* TO BE DONE
Return each line of the data below word for word, but leave out the pictures.

* MATERIAL TO PROCESS
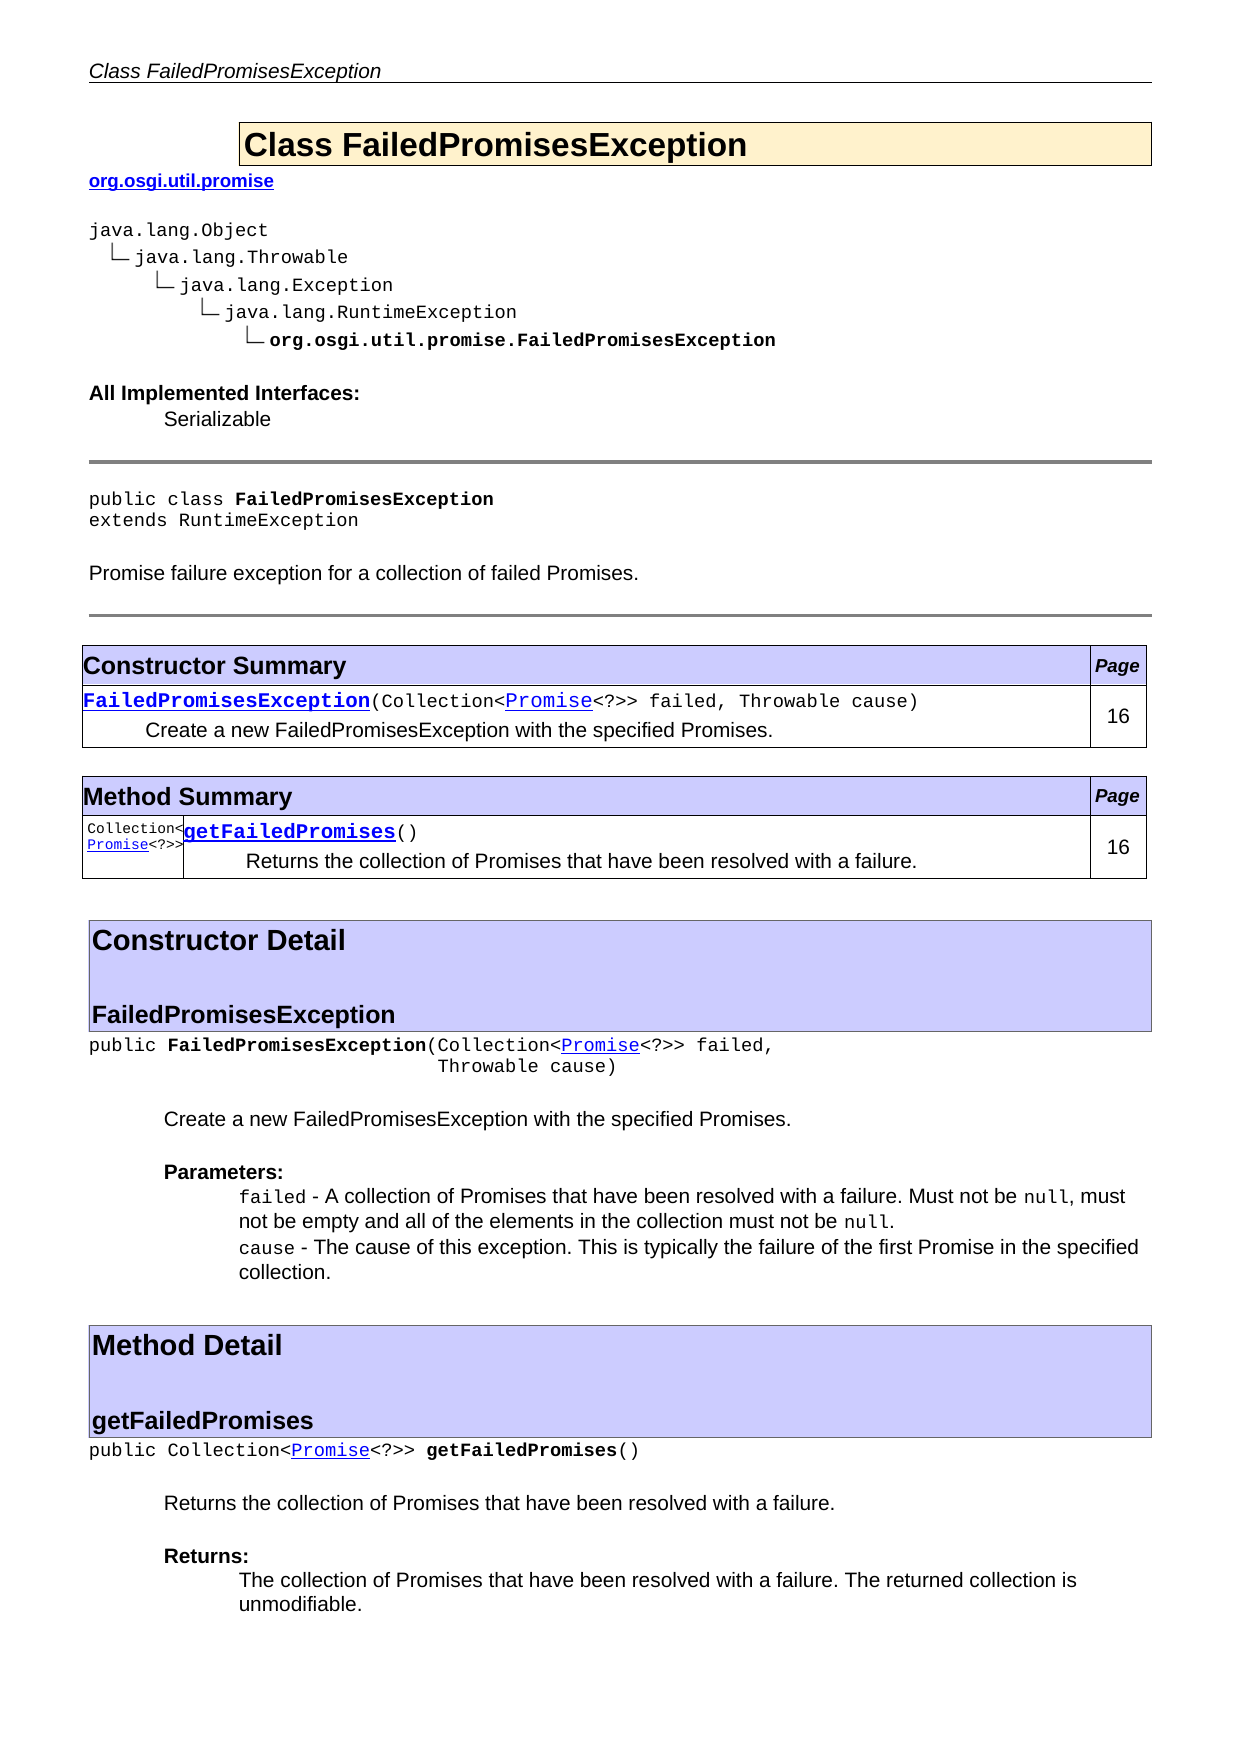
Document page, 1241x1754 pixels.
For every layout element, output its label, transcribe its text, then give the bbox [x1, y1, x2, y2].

subtitle Method Detail [90, 1326, 1151, 1362]
text public Collection<Promise<?>> getFailedPromises() [88, 1441, 1152, 1462]
subtitle All Implemented Interfaces: [88, 381, 1152, 405]
text public class FailedPromisesException [88, 489, 1152, 511]
subtitle Class FailedPromisesException [240, 123, 1151, 165]
text java.lang.Throwable [88, 242, 1152, 269]
text java.lang.Exception [88, 269, 1152, 297]
text cause - The cause of this exception. This is typically the failure of the first Promise in the specified collection. [238, 1234, 1152, 1284]
picture [201, 296, 225, 319]
table_header Method Summary [83, 777, 1090, 815]
table_cell Collection<Promise<?>> [83, 816, 183, 877]
subtitle FailedPromisesException [90, 997, 1151, 1031]
text Promise failure exception for a collection of failed Promises. [88, 561, 1152, 585]
picture [111, 241, 135, 264]
text Returns: [163, 1544, 1152, 1568]
text Create a new FailedPromisesException with the specified Promises. [163, 1107, 1152, 1131]
table_header Constructor Summary [83, 646, 1090, 684]
text org.osgi.util.promise.FailedPromisesException [88, 324, 1152, 352]
text The collection of Promises that have been resolved with a failure. The returned collection is unmodifiable. [238, 1568, 1152, 1616]
text Parameters: [163, 1160, 1152, 1184]
subtitle getFailedPromises [90, 1403, 1151, 1437]
table_cell 16 [1091, 686, 1146, 747]
picture [246, 324, 270, 347]
picture [156, 269, 180, 292]
text Returns the collection of Promises that have been resolved with a failure. [163, 1491, 1152, 1515]
text Serializable [163, 407, 1152, 431]
table_cell getFailedPromises() Returns the collection of Promises that have been resolved with a failure. [184, 816, 1090, 877]
text java.lang.Object [88, 221, 1152, 242]
table_header Page [1091, 777, 1146, 815]
text public FailedPromisesException(Collection<Promise<?>> failed, Throwable cause) [88, 1035, 1152, 1078]
table_cell FailedPromisesException(Collection<Promise<?>> failed, Throwable cause) Create a new FailedPromisesException with the specified Promises. [83, 686, 1090, 747]
text extends RuntimeException [88, 511, 1152, 532]
text org.osgi.util.promise [88, 170, 1152, 191]
text failed - A collection of Promises that have been resolved with a failure. Must not be null, must not be empty and all of the elements in the collection must not be null. [238, 1184, 1152, 1234]
subtitle Constructor Detail [90, 921, 1151, 956]
table_header Page [1091, 646, 1146, 684]
table_cell 16 [1091, 816, 1146, 877]
text java.lang.RuntimeException [88, 297, 1152, 324]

* ANSWER TO THIS TASK
Document page, 1241x1754 pixels.
For every layout element, output its label, transcribe its text, then give the bbox [x1, y1, x2, y2].

subtitle Method Detail [90, 1326, 1151, 1362]
text public Collection<Promise<?>> getFailedPromises() [88, 1441, 1152, 1462]
subtitle All Implemented Interfaces: [88, 381, 1152, 405]
text public class FailedPromisesException [88, 489, 1152, 511]
subtitle Class FailedPromisesException [240, 123, 1151, 165]
text java.lang.Throwable [88, 242, 1152, 269]
text java.lang.Exception [88, 269, 1152, 297]
text cause - The cause of this exception. This is typically the failure of the first Promise in the specified collection. [238, 1234, 1152, 1284]
picture [201, 296, 225, 319]
table_header Method Summary [83, 777, 1090, 815]
table_cell Collection<Promise<?>> [83, 816, 183, 877]
subtitle FailedPromisesException [90, 997, 1151, 1031]
text Promise failure exception for a collection of failed Promises. [88, 561, 1152, 585]
picture [111, 241, 135, 264]
text Returns: [163, 1544, 1152, 1568]
text Create a new FailedPromisesException with the specified Promises. [163, 1107, 1152, 1131]
table_header Constructor Summary [83, 646, 1090, 684]
text org.osgi.util.promise.FailedPromisesException [88, 324, 1152, 352]
text The collection of Promises that have been resolved with a failure. The returned collection is unmodifiable. [238, 1568, 1152, 1616]
text Parameters: [163, 1160, 1152, 1184]
subtitle getFailedPromises [90, 1403, 1151, 1437]
table_cell 16 [1091, 686, 1146, 747]
picture [246, 324, 270, 347]
picture [156, 269, 180, 292]
text Returns the collection of Promises that have been resolved with a failure. [163, 1491, 1152, 1515]
text Serializable [163, 407, 1152, 431]
table_cell getFailedPromises() Returns the collection of Promises that have been resolved with a failure. [184, 816, 1090, 877]
text java.lang.Object [88, 221, 1152, 242]
table_header Page [1091, 777, 1146, 815]
text public FailedPromisesException(Collection<Promise<?>> failed, Throwable cause) [88, 1035, 1152, 1078]
table_cell FailedPromisesException(Collection<Promise<?>> failed, Throwable cause) Create a new FailedPromisesException with the specified Promises. [83, 686, 1090, 747]
text extends RuntimeException [88, 511, 1152, 532]
text org.osgi.util.promise [88, 170, 1152, 191]
text failed - A collection of Promises that have been resolved with a failure. Must not be null, must not be empty and all of the elements in the collection must not be null. [238, 1184, 1152, 1234]
subtitle Constructor Detail [90, 921, 1151, 956]
table_header Page [1091, 646, 1146, 684]
table_cell 16 [1091, 816, 1146, 877]
text java.lang.RuntimeException [88, 297, 1152, 324]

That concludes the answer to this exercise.